Robert Morris, pastor of Gateway Church in Dallas, which Beck attends, introduced Beck as a "prophet" at the event. Morris told the crowd that his church has supported MJBI because "when we do this, the Bible tells us, it's going to change the whole world. That it's going to hasten the coming of the Lord Jesus Christ, and it's going to bring about worldwide revival."
When asked how the MJBI managed to secure Bush to keynote its fundraiser, Stephenson cited its track record of drawing influential speakers, pointing to the appearance by Beck.
At last year's event, members of the MJBI's board of directors explained the organization's mission of converting Jews to an audience of hundreds who were seated on a professional football field, wearing formal clothes, and eating pork barbecue. Rabbi Jonathan Bernis, a leading Messianic Jew and televangelist who chairs MJBI's board of directors, maintained that "our numbers are growing and growing," because "the Bible predicted that the day would come when the blindness would come off the eyes of the people it all began with." He was referring to Jews. The Bible, Bernis continued, "tells us that the day will come when all of Israel will be saved." The MJBI, Bernis said, "is one of the ministries that God has raised up to bring that to pass." Other featured speakers last year included David Barton, the religious right's discredited "historian," who this week used Beck's radio show to announce that he won't challenge Sen. John Cornyn (R-Texas) in next year's Republican Senate primary.

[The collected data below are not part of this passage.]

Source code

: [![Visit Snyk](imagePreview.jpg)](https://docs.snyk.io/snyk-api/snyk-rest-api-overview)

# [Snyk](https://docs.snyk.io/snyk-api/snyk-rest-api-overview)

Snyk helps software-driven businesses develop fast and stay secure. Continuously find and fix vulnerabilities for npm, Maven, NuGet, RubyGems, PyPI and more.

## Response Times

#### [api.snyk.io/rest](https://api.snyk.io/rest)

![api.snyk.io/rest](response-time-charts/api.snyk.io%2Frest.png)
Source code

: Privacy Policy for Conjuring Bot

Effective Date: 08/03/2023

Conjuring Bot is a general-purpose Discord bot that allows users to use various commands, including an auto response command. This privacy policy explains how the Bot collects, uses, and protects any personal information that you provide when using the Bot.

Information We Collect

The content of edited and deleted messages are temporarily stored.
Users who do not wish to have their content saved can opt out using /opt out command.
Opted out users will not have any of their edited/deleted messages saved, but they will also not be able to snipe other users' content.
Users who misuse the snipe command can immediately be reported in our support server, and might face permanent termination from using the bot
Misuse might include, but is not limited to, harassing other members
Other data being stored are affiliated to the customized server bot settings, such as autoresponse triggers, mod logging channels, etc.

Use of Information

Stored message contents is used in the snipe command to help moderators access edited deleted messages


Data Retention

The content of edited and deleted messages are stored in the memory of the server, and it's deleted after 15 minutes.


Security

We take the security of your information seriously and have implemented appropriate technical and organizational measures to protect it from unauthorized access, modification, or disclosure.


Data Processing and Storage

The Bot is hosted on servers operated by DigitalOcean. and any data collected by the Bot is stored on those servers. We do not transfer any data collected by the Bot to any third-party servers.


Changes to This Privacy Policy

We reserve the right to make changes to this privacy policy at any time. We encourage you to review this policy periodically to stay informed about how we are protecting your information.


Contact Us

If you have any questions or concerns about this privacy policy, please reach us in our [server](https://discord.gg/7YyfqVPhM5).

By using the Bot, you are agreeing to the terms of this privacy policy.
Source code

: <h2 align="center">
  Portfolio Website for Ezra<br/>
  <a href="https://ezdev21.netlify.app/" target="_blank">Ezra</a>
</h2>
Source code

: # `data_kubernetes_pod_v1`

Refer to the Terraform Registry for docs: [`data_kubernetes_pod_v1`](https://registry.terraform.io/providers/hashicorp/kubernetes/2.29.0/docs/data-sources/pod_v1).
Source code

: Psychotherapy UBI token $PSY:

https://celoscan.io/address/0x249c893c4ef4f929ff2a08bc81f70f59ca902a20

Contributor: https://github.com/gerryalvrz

Another MJBI board member, Rabbi Marty Waldman of Baruch HaShem, a Messianic congregation in Dallas, described his own conversion experience before making a pitch to the audience to donate money to MJBI. Money, he explained, is needed to hasten the return of Jesus. With the funds it collects, Waldman said, MJBI trains "people to preach the good news of the Messiah to the Jewish people." That's important, Waldman noted, because when there are "enough" Jewish people who call Jesus their savior, "some sort of a trigger will go off in heaven, and our father in heaven will say, 'Okay, son, it's time to get your bride.'"
At last year's MJBI event, a group called the Christian Heritage Foundation displayed a collection of Torah scrolls outside the Miller Lite Club at Cowboys Stadium. On the field, a shofar was blown, to applause.
Research for this article was supported by a 2012 Knight Luce Fellowship for Reporting on Global Religion. The fellowship is a program of the University of Southern California’s Knight Chair in Media and Religion.